[Stored data]
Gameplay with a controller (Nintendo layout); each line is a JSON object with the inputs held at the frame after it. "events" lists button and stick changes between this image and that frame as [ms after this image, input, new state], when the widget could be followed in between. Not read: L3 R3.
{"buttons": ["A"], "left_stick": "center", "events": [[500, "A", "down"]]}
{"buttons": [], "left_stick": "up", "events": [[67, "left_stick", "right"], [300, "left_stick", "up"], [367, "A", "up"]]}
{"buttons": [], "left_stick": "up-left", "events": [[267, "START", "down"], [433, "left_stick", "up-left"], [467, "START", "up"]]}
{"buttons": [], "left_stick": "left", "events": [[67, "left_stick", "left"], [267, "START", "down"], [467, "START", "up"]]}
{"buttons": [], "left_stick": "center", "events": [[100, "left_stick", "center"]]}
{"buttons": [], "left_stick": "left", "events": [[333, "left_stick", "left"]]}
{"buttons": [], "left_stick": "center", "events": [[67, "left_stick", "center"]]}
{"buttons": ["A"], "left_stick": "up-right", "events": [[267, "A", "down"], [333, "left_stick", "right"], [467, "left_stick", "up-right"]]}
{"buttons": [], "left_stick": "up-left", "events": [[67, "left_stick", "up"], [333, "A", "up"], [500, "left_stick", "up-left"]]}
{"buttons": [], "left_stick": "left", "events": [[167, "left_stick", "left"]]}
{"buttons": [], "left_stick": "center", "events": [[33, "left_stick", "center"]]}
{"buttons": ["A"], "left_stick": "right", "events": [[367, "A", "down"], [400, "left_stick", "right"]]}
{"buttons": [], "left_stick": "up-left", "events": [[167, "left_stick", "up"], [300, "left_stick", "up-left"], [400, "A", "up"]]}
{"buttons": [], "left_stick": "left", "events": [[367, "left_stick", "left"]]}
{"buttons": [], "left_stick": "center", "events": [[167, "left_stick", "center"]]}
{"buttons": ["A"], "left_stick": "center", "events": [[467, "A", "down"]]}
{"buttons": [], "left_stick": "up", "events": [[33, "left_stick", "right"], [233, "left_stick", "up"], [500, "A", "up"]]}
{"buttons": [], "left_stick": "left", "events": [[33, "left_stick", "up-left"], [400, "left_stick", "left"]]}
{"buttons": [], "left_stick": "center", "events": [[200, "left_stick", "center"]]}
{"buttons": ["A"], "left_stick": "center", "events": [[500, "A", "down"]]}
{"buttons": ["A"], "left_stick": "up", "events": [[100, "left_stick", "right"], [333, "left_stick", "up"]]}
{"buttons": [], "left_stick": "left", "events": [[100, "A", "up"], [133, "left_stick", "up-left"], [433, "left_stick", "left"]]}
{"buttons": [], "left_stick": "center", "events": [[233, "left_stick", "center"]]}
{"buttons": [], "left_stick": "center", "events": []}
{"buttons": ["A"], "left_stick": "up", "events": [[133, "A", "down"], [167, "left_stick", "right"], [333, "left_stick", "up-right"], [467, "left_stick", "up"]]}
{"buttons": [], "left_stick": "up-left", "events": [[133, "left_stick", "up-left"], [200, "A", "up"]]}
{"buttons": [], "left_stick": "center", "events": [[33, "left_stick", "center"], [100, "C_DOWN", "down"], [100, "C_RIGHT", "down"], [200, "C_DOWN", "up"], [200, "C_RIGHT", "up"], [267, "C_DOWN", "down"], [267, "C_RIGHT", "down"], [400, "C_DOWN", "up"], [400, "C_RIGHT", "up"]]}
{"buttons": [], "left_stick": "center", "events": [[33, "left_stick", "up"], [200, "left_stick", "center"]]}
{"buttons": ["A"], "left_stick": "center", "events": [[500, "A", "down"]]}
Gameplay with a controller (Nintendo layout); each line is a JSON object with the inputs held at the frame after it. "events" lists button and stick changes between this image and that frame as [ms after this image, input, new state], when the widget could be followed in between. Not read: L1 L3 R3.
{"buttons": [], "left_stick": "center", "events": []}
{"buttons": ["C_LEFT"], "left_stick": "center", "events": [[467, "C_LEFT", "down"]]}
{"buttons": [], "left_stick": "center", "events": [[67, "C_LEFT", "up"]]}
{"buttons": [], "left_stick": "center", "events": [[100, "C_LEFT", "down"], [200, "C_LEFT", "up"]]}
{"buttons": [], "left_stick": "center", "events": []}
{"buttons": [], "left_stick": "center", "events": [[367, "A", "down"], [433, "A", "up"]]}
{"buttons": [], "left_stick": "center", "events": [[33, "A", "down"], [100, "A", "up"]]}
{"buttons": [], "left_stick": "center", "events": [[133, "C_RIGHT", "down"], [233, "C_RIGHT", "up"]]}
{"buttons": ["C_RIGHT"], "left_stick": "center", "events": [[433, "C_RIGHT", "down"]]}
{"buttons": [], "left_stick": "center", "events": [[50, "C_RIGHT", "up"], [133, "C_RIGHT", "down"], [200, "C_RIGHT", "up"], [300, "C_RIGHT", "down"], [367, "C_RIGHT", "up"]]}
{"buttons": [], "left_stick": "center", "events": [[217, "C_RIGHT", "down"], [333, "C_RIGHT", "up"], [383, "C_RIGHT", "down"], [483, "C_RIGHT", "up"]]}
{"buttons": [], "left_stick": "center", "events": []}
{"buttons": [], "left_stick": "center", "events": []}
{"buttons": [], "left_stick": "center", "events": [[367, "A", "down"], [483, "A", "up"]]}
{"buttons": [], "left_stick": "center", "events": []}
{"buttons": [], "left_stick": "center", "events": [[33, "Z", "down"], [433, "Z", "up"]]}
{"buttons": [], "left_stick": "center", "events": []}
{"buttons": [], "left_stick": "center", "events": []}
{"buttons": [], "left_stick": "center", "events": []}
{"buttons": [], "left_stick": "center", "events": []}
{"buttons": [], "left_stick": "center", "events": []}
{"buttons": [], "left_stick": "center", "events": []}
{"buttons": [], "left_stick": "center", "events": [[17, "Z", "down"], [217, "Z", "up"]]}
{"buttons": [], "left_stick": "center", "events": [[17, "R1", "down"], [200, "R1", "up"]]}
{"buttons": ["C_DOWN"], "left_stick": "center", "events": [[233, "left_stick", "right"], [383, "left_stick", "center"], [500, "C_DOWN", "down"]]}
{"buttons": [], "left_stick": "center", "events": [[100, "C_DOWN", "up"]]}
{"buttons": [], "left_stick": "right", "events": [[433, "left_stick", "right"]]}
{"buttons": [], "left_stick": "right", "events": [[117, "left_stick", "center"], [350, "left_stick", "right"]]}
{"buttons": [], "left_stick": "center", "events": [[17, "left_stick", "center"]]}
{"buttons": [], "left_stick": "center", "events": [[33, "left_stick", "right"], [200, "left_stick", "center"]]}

§ **Exercise**: Looking over the records, find each line with the word "state" and copy it.

§ **Result of the task**:
Gameplay with a controller (Nintendo layout); each line is a JSON object with the inputs held at the frame after it. "events" lists button and stick changes between this image and that frame as [ms after this image, input, new state], when the widget could be followed in between. Not read: L3 R3.
Gameplay with a controller (Nintendo layout); each line is a JSON object with the inputs held at the frame after it. "events" lists button and stick changes between this image and that frame as [ms after this image, input, new state], when the widget could be followed in between. Not read: L1 L3 R3.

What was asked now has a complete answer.